Chris Tillman threw a no-hitter for Triple-A Norfolk last week, and Jake Arrieta is 2-1 with a 1.16 ERA for the Tides. The Markakis-Jones-Reimold outfield combination should be fine, and catcher Matt Wieters has markedly improved his work behind the plate under the tutelage of new Orioles bench coach Jeff Datz.
The big question is whether Trembley will be around when the team turns the corner. In the first few weeks he hovered between "hot seat'' and "death watch,'' with Bobby Valentine, Buck Showalter, Phil Garner, Bob Melvin and Orioles minor league coordinator Brian Graham all bandied around in baseball circles as potential replacements. But MacPhail refused to succumb to panic, and owner Peter Angelos seems disinclined to pay two managers' salaries with his team already down 11½ games in the AL East. At any rate, the Orioles turned down the heat a bit with their weekend sweep of Boston.
"Right now we're going to spend all of our energy and completely focus on making the player personnel as good as we can make it,'' MacPhail said. "We know what our problems are. Now we're going to go about trying to solve them.''
One person familiar with the Orioles' situation said Trembley took the managing job with "stars in his eyes'' after his lengthy tenure in the minors. Trembley assumed that big leaguers would approach the game with the same zeal as all those prospects he managed in Bowie and Daytona, and that they'd buy into the more structured approach he brought to the job. But he never played pro ball, and that's a handy crutch for players who want to tune out the manager when things go wrong. Trembley refrains from bashing players by name in the press, but he's too often rewarded with haphazard baserunning and inattentive play in the field.
"Dave has a lot of energy, and he's very positive about the players,'' said a scout. "But he was a nice guy there as a coach before he took the managing job. Then all of a sudden he had to be a general, and the players are like, 'What happened to the nice guy?'"
On the advice of Atlanta manager Bobby Cox, Trembley tries to steer clear of blogs, newspapers and Internet critiques of his managing mistakes and his team's poor play. Like Cox, he doesn't want to let a bad mood affect his relations in the clubhouse. Trembley has also told his wife, Patti, that it might be best to avoid attending games at Camden Yards until the team begins playing better and Baltimore fans aren't quite as upset.
Before Trembley meets the press after games, he takes a drink of water and a deep breath in his office and reminds himself to answer questions candidly and respectfully, with no trace of defensiveness. Anyone who's waiting for him to pull a Hal McRae and hurl a small appliance in a fit of rage will be disappointed.
"To be perfectly honest, if anybody tells you they don't think about it and it doesn't bother them, I don't think they're telling the truth,'' Trembley said when asked about his job status. "But I do think there's a way to handle it. I never hide in my room.

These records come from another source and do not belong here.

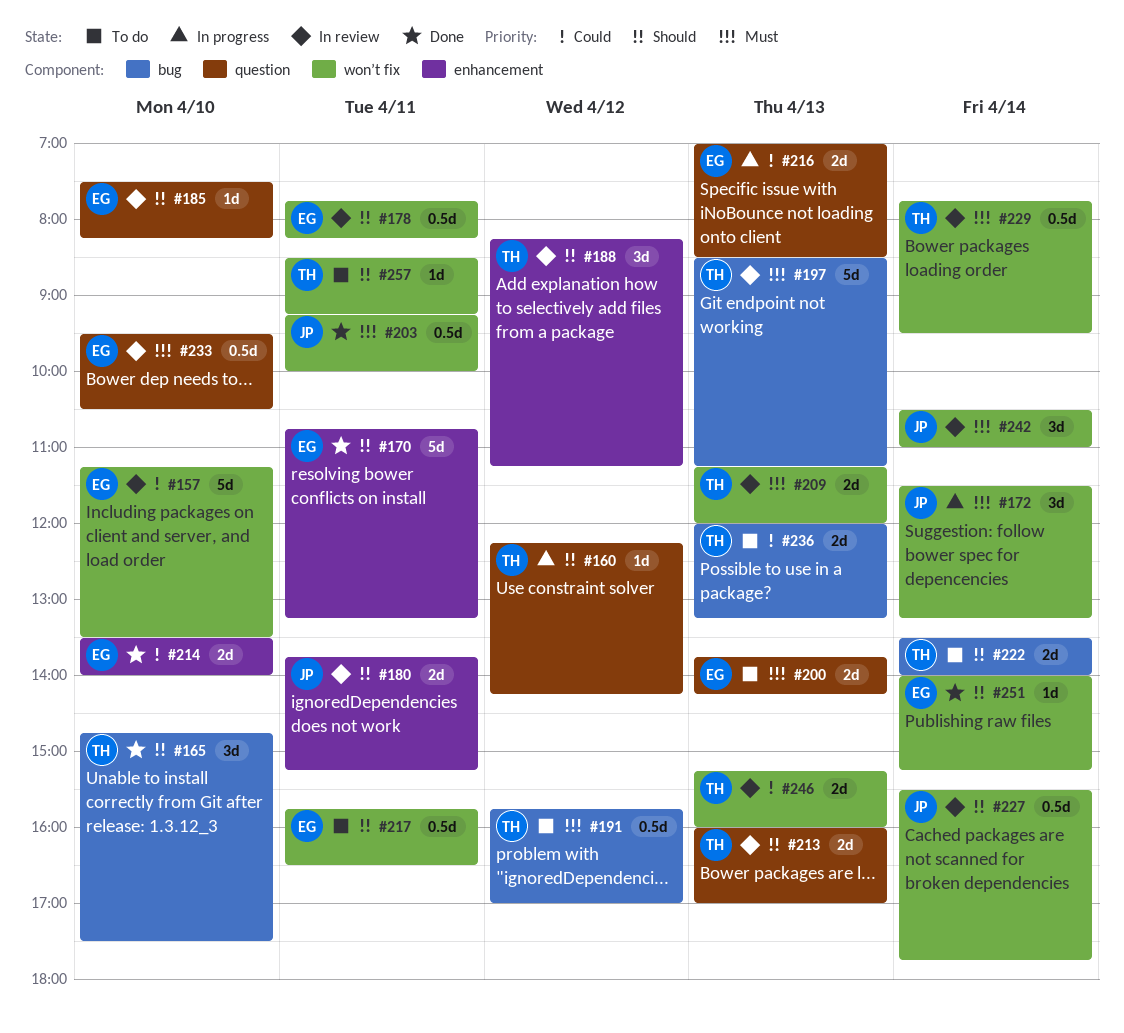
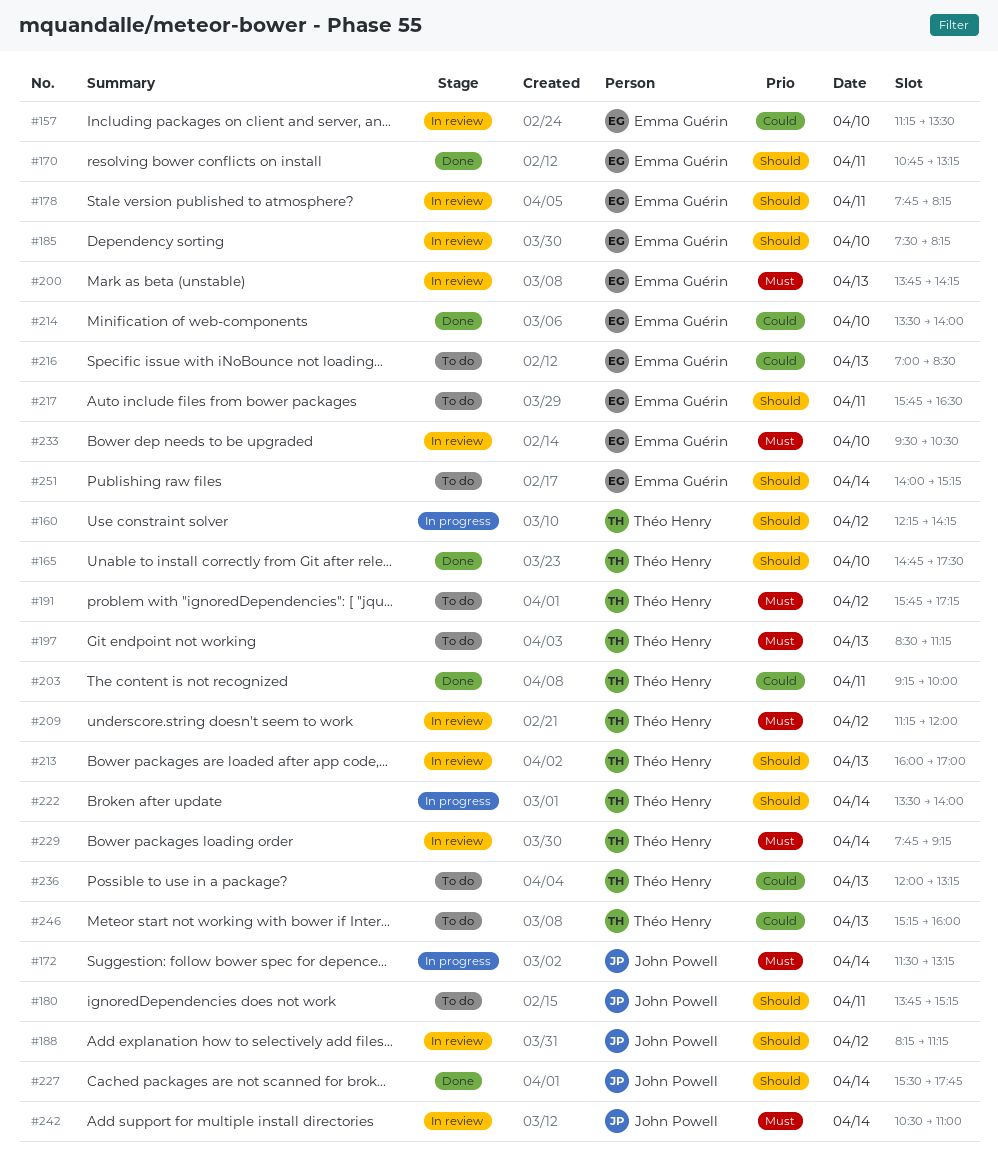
#180, status: In review -> To do
#188, owner: Théo Henry -> John Powell
#191, ends: 17:00 -> 17:15
#197, status: In review -> To do
#200, status: To do -> In review
#203, owner: John Powell -> Théo Henry
#203, priority: Must -> Could
#209, day: Apr 13 -> Apr 12
#216, status: In progress -> To do
#222, status: To do -> In progress
#227, status: In review -> Done
#229, ends: 09:30 -> 09:15
#246, status: In review -> To do
#251, status: Done -> To do
#257: present -> none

"You can't point fingers, you can't make excuses and you can't feel sorry for yourself. I understand very clearly about accountability and responsibility. If I fail -- if I make mistakes -- I'll admit it. But everybody has to be accountable. It's not just the manager. It's the players as well.''
Each Friday, Trembley appears on a local radio station to offer his take on the Orioles' performance. The routine wasn't much fun in April.
"I told the people there, 'I can't wait to go on your radio show when we've won seven in a row, because I'm going to be the same guy that I've been when we've lost seven or nine in a row. I just hope your questions are the same,'" Trembley said.
Of course, questions are never an issue where Orioles baseball is concerned. The challenge, as always, is finding the right answers.